Oui, mais voilà : les participantes étaient découragées de venir se baigner en bikini. Et même si le une-pièce assorti d’un paréo était accepté, cette restriction a rallumé le débat récurrent sur les exigences vestimentaires islamistes dans l’espace public et leur compatibilité ou non avec la laïcité.
Récemment, le maire d’Arthez-de-Béarn s’est trouvé confronté au problème de façon plus frontale, puisque des femmes ont prétendu se baigner en tenue islamique à la piscine publique. Agacé qu’une d’entre elles y ait été autorisée, l’édile béarnais a dénoncé un vide juridique. Sans doute suffisait-il, pour justifier une interdiction, d’invoquer l’hygiène publique comme on le fait pour proscrire le port du maillot-bermuda par les baigneurs masculins.
Mais, en plein climat post-attentats, l’affaire béarnaise et celle de Marseille réveillent la crainte de voir grignoter l’espace public par un « islamiquement correct » vécu comme une provocation par une bonne partie du pays.
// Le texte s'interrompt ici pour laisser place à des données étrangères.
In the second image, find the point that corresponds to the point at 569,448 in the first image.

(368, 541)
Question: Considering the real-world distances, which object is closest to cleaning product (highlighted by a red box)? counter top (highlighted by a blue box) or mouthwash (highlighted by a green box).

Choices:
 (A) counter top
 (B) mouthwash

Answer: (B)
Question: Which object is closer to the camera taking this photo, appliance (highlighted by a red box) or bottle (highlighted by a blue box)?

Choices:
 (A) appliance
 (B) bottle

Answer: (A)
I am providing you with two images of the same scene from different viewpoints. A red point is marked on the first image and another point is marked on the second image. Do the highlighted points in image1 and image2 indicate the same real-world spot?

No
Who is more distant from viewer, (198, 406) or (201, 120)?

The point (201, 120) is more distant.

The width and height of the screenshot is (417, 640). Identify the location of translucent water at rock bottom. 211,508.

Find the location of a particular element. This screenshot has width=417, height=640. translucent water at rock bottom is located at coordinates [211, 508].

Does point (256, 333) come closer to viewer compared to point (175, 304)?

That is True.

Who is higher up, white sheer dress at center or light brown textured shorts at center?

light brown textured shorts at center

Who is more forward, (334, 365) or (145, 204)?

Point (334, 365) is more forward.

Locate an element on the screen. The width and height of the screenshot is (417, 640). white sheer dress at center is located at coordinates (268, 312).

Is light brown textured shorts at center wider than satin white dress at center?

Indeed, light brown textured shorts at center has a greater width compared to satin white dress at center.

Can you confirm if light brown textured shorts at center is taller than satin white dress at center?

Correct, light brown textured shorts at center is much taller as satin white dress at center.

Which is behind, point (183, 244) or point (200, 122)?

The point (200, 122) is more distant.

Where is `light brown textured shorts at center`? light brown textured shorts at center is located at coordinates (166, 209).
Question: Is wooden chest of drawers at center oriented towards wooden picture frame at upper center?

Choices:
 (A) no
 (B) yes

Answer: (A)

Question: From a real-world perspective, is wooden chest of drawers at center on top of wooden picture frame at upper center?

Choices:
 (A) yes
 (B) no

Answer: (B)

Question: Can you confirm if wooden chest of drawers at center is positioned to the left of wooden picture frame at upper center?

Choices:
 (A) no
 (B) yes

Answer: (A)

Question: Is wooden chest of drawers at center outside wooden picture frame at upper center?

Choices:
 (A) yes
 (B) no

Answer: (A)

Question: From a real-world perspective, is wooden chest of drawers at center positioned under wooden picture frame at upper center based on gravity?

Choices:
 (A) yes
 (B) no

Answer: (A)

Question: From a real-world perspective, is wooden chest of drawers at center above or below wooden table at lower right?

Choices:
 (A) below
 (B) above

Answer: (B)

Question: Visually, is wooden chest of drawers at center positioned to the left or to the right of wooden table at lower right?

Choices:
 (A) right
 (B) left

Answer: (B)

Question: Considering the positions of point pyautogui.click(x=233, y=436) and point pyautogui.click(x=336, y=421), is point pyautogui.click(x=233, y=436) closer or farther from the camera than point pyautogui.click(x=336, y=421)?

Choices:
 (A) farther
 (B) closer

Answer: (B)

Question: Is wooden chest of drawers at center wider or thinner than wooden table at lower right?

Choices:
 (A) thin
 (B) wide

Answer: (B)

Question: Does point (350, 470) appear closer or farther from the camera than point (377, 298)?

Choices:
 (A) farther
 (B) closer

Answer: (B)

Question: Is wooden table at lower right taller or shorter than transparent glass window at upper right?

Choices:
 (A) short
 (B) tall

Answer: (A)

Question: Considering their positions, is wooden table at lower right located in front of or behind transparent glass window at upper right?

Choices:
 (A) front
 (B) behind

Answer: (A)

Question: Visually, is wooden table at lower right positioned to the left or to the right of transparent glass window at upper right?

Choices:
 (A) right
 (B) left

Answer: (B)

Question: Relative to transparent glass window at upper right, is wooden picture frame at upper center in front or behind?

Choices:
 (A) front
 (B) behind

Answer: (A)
Plus que le burkini, ce qui est en cause est la revendication d’une ségrégation entre les hommes et les femmes qui, on le sait, est le credo – certains diront l’obsession – des islamistes.
« Couvrez ce sein que je ne saurais voir ! » On se souvient de l’exclamation de Tartuffe, l’hypocrite dévot secrètement émoustillé par la vue du corsage généreusement échancré de la servante Dorine. Relisons Molière. Car il y a de la tartufferie dans la pudibonderie affichée par les islamistes dès qu’il s’agit du corps des femmes.
Or, dans la République, leur liberté ainsi que l’égalité hommes-femmes ne sont pas négociables. »
Christophe Lucet, Sud-Ouest, mercredi 10 août.